» **JOB A**
Please update the catalog records from the line with "catalogue / barcode: US 2976411" through the end of the records, replacing "name author" with "author of name" and keeping everything else the same. Return only that stretch of the records.

Virginia Woolf, To the Lighthouse
The Creation of Pandora
I’ve been commissioned to photograph Marta and Ryan from Chroma Conservation carrying out conservation work on a ceiling at Wollaton Hall in Nottinghamshire. I arrive early, park up, and review the instructions on where I am to park. Is that correct – am I to park Woody right in front of the hall? What a treat for Woody, I think – two design icons next to each other.
Completed around 1588, Wollaton is one of the finest examples of Elizabethan prodigy house architecture, designed by Robert Smythson for Sir Francis Willoughby – Sheriff of Nottinghamshire – in anticipation of future visits from Queen Elizabeth I.
I park up outside the imposing facade and meet up with Marta and Ryan. They tell me they’re conserving the ceiling above the south stairwell – a ceiling painted by Sir James Thornhill in 1708. Thornhill was also responsible for the painted dome of St Paul’s Cathedral.
To get to the ceiling is a passage of rights – up through a labyrinth of scaffolding and out onto a temporary deck.

It’s such a privilege to be up close and personal to the painting. Chroma have nearly completed the conservation – their skill is to bring through the vagaries of time the clarity and beauty of the original. It is no easy feat – if I were doing it, my temptation might be to replace rather than gently reveal. It takes a particular kind of patience and humility to do the opposite.

» **JOB B**
Translate this sentence from the passage about Wollaton Hall into Spanish: "Thornhill was also responsible for the painted dome of St Paul’s Cathedral."

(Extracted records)
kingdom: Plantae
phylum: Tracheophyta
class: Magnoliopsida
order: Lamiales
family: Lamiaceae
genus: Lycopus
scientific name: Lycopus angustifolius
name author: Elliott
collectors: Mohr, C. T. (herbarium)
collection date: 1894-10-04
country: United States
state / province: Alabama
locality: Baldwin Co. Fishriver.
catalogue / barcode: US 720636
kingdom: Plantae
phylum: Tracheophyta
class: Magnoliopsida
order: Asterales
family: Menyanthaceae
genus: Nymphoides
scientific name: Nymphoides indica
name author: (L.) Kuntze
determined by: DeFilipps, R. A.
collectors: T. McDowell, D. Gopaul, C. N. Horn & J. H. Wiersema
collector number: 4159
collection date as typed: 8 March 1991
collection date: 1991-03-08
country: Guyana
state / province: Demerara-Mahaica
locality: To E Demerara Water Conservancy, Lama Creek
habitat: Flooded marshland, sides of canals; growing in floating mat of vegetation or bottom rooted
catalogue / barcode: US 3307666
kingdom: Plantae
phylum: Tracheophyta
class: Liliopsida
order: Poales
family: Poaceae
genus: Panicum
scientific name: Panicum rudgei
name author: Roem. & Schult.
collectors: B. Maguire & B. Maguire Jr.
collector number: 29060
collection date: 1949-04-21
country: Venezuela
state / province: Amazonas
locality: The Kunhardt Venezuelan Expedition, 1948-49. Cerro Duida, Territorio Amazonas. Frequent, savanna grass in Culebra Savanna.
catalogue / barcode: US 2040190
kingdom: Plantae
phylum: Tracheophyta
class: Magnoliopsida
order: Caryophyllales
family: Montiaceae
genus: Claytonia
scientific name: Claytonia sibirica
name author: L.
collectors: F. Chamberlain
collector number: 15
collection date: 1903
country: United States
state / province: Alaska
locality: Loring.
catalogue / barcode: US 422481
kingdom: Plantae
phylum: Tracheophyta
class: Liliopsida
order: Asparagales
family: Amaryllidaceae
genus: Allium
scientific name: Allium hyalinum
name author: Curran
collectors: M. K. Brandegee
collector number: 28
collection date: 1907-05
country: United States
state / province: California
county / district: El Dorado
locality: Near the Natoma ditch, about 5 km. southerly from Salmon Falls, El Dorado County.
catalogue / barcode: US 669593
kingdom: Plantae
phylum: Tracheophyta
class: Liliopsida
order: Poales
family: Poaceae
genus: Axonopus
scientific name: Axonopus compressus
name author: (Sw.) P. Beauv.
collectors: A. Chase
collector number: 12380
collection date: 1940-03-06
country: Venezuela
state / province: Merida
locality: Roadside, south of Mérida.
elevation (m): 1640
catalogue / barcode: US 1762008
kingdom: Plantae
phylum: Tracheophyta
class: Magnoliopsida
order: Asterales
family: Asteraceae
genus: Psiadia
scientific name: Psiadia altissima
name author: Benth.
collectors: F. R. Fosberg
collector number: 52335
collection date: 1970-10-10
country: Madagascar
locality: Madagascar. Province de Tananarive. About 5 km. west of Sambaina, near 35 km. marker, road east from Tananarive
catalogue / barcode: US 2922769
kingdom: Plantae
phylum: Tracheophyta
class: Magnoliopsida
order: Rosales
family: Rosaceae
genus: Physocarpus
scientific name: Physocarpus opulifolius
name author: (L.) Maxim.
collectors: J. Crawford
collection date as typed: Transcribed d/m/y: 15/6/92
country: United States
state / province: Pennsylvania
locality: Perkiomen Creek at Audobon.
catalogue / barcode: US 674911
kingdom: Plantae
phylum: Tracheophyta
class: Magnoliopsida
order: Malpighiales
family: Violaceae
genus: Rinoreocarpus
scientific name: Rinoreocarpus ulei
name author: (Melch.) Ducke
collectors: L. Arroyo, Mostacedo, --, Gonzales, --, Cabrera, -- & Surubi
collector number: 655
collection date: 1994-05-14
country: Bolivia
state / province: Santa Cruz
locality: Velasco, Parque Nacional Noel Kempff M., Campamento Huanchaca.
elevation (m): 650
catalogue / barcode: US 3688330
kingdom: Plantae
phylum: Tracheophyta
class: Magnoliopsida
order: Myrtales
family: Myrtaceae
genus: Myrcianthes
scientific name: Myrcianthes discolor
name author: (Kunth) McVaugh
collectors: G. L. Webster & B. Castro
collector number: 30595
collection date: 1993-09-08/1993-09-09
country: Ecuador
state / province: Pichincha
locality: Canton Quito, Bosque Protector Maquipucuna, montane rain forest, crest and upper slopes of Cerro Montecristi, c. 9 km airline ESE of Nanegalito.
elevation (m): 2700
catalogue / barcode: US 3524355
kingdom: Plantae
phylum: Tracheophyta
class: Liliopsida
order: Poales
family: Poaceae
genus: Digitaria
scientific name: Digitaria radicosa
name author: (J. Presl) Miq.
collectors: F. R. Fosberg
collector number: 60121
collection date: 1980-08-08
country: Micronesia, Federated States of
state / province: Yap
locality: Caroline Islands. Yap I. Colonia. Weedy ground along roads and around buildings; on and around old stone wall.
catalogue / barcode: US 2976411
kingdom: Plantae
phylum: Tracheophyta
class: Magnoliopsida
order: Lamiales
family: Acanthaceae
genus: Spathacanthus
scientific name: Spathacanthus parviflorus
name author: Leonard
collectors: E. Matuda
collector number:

» **EXERCISE SOLUTION A**
catalogue / barcode: US 2976411
kingdom: Plantae
phylum: Tracheophyta
class: Magnoliopsida
order: Lamiales
family: Acanthaceae
genus: Spathacanthus
scientific name: Spathacanthus parviflorus
author of name: Leonard
collectors: E. Matuda
collector number:

» **EXERCISE SOLUTION B**
Thornhill también fue el responsable de la cúpula pintada de la catedral de San Pablo.